Each CEO, or country head, will now be responsible for his or her investments, market-related decisions, targets on sales and profits and margin improvement, against the centralised approach where all key decisions were taken in their Africa head office in Nairobi, Kenya.
Manoj Kohli leads the international operations of Bharti as managing director and CEO. Kohli, in turn, has three regional heads managing the operations in the 17 countries, with every country having its own CEO.
Responding to a Business Standard query, a Bharti spokesperson said: "At Bharti Airtel, we have always believed in empowering our people. Our Africa leadership teams are already empowered to take business decisions and this management ethos continues in Africa."

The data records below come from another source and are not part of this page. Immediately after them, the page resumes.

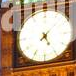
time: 5:07
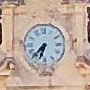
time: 6:37
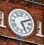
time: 5:11
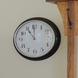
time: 10:59
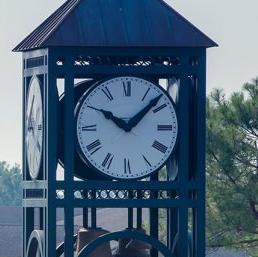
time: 10:07
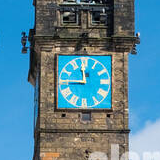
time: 11:45
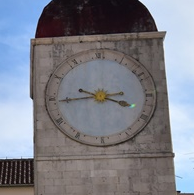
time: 3:44
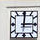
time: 3:00
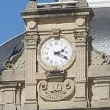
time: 2:18
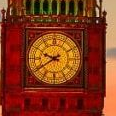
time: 9:39
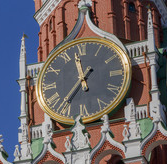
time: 11:35
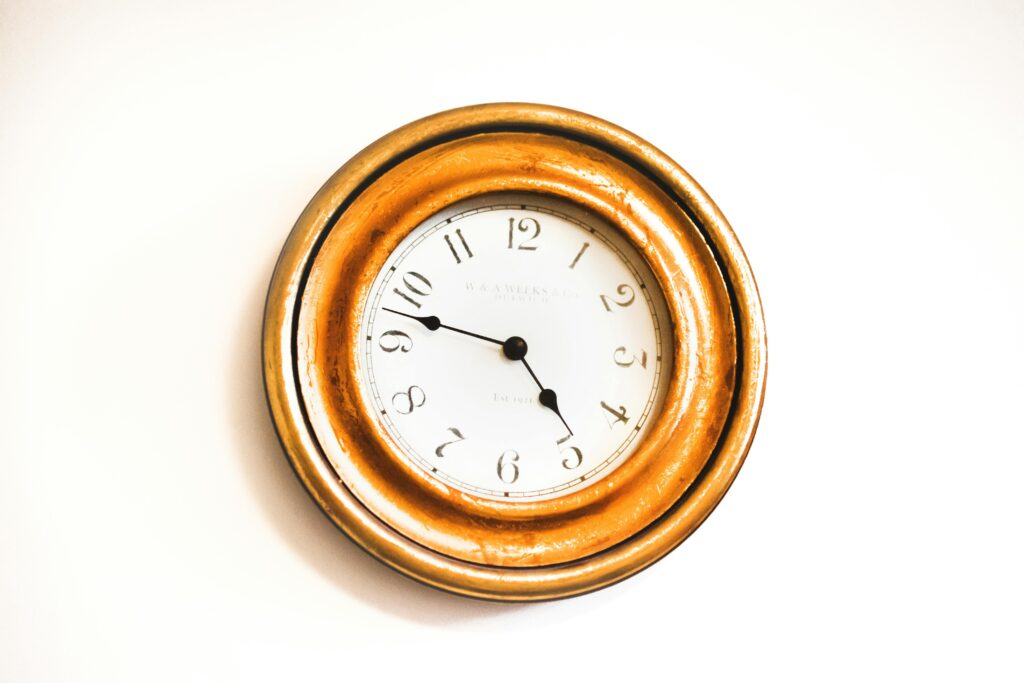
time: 4:46
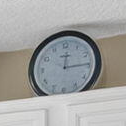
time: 12:14
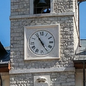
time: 4:54
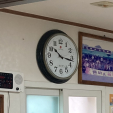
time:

A person close to the development said on condition of anonymity that this was being done to improve efficiencies and grow return on investment in the loss-making African operations.
Bharti entered the African market two years ago with the acquisition of Zain, but the financial performance failed to meet its expectations. "This (empowering local CEOs) is a good idea and will lead to better time to market advantage to respond to any competitor's offerings and moves away from the one-size-fits-all strategy for all continent," a banker with substantial exposure to Bharti shares, said.
Bharti is facing steep competition as its main rival MTN is spending more money in just one and the biggest market - Nigeria - than what Bharti is spending in the entire continent. In the current financial year, Bharti has reduced its capital expenditure by close to 22 per cent to $600 million in Africa. In contrast, MTN is spending $1.5 billion in Nigeria, while Etisalat, another telecom company, is spending $550 million in the country.
"Bharti has to take immediate steps to make its Africa operations profitable and it's already demerging its towers into a separate company. A stake sale in Bharti's Africa towers company will take place once the demerger process is over by the end of this year," said the banker, who also did not want to be named.